Robert Elsmere was written by Mrs Humphrey Ward and first published in 1888 (London: Smith, Elder, & Co). The novel describes the life of Robert and his wife Catherine as they wrestle with personal, moral and social questions closely related to Church reform. It was a best seller at the time and new editions were published up to the 1980's, but it is not an easy read!

Most of the story is set elsewhere but the early chapters describe Longsleddale, called Long Whindale:-

‘The narrow road, which was the only link between the farmhouses sheltered by the crags at the head of the valley and those far-away regions of town and civilisation suggested by the smoke wreaths of Whinborough on the southern horizon, was lined with masses of the white heckberry or bird-cherry.’
‘as the walker penetrates farther ... the hills grow steeper, the breadth between them contracts ..’
‘...the great masses of frowning crag which close in the head of the valley ... give it dignity and a wild beauty.’

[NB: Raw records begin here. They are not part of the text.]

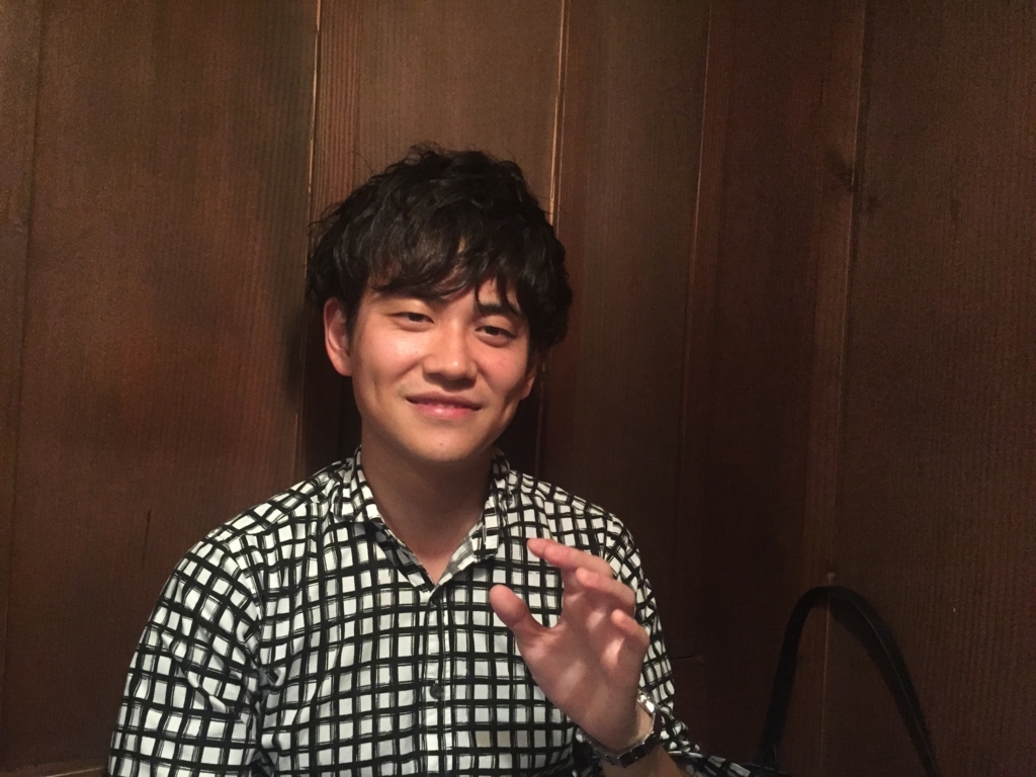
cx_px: 518
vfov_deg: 48.2
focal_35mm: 29
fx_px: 868
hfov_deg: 61.7
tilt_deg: -1.6
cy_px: 388
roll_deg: -2.0
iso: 400
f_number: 2.2
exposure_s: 1/15
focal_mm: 4.15
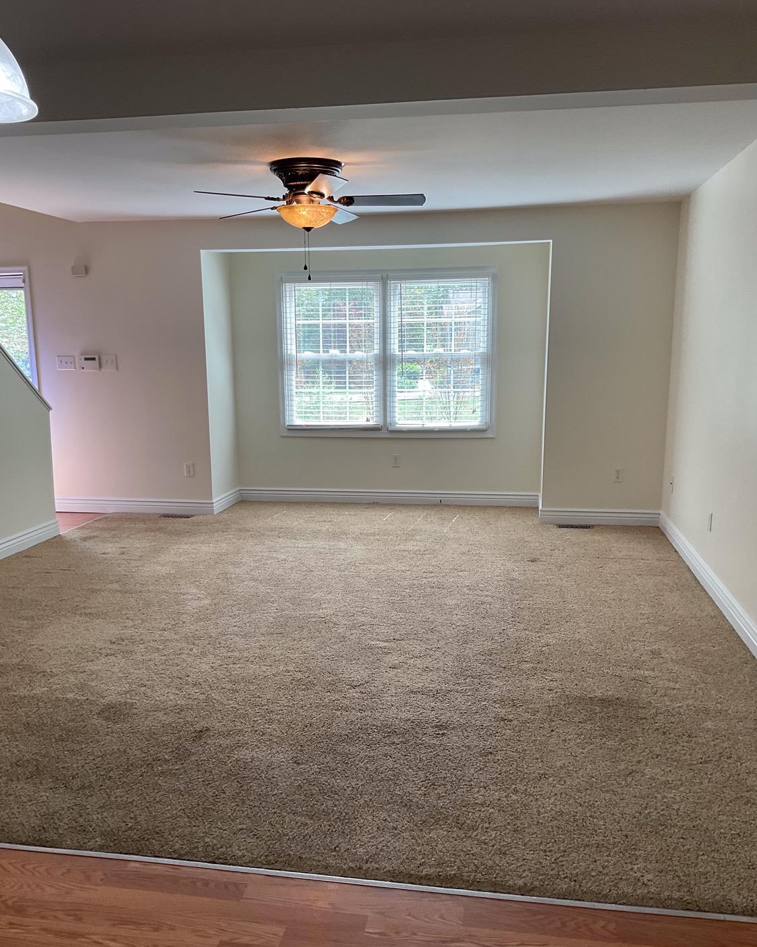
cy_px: 513
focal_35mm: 31
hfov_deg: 47.1
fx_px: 868
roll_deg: -0.9
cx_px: 372
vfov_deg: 57.1
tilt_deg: -12.4
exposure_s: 1/120
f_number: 1.8
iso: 50
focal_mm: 3
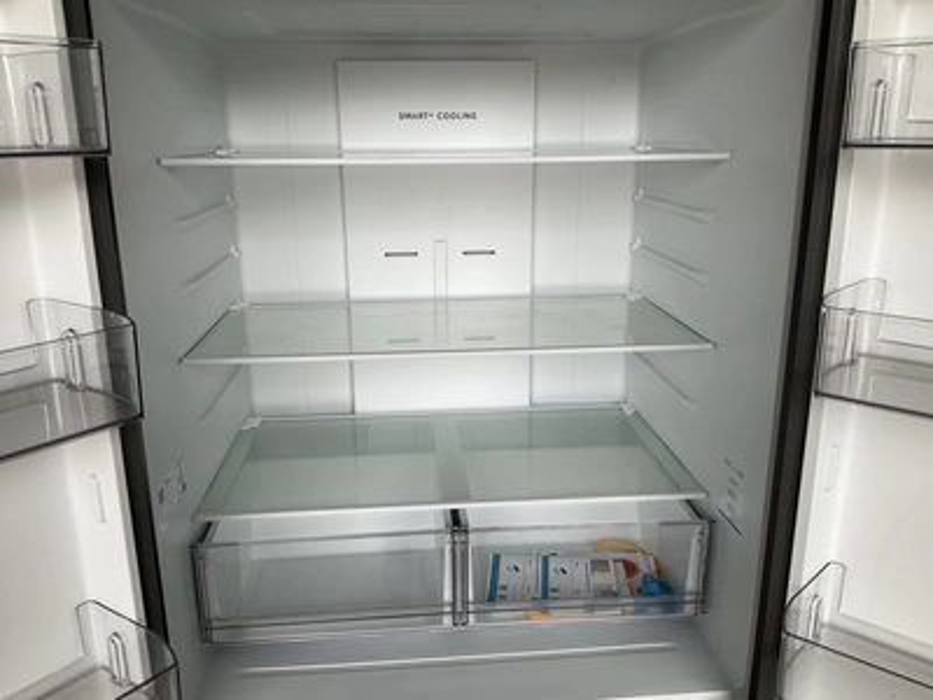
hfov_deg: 61.7
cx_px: 466
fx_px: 782
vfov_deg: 48.2
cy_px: 350
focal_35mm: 29
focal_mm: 3
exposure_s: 1/425
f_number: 1.8
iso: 25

Whinborough can be identified as Kendal, Shanmore as Kentmere, Marrisdale as Bannisdale, and High Fell as Harter Fell. Catherine's family name was Leyburn, long associated with Longsleddale. She lived at Burwood Farm; despite imaginary extensions and a change of location, it is recognisable as Low Sadgill:-

photo of Low Sadgill in 1910
Low Sadgill in 1910
‘On one of these solitary houses the afternoon sun, about to descend before very long behind the hills dividing Long Whindale from Shanmoor, was still lingering ... bringing out the whitewashed porch and the broad bands of white edging the windows into relief against the gray stone of the main fabric, the gray roof overhanging it, and the group of sycamores and Scotch firs which protected it from the cold east and north.’

Mrs Ward has little time for the proprietor-farmers in Long Whindale, ‘brutal, swearing, whisky-drinking stock’, but concentrates on the life of the gentlefolk, which included the well-educated Leyburns. They had returned to the valley and bought the farmhouse from their grandfather, a farmer who ‘drank away an acre a year’.

She describes building which actually took place in the late 19th century, but includes fictional features:-

‘... a freshly built church ... peaked and gabled, with a spire and two bells, and a painted east window, and Heaven knows what novelties besides. The primitive whitewashed structure it replaced ... had become a quick and hurrying ruin ... the rotten timbers of the roof came dropping on the farmers’ heads ... and the wind raged through innumerable mortarless chinks’

Also in the novel is the legend of the ghost of a drowned girl, ‘t' bogle o' Bleacliff Tarn’, who spoke to Mary Backhouse as she returned home over Stile End Pass at Midsummer, distraught by the rejection of her Kentmere lover. By the next year she was weak and delirious:-
‘She thowt she heerd soombody fleytin' and calling' - it was t' wind came skirlin' round t' place’
She died that Midsummer night as the legend had predicted.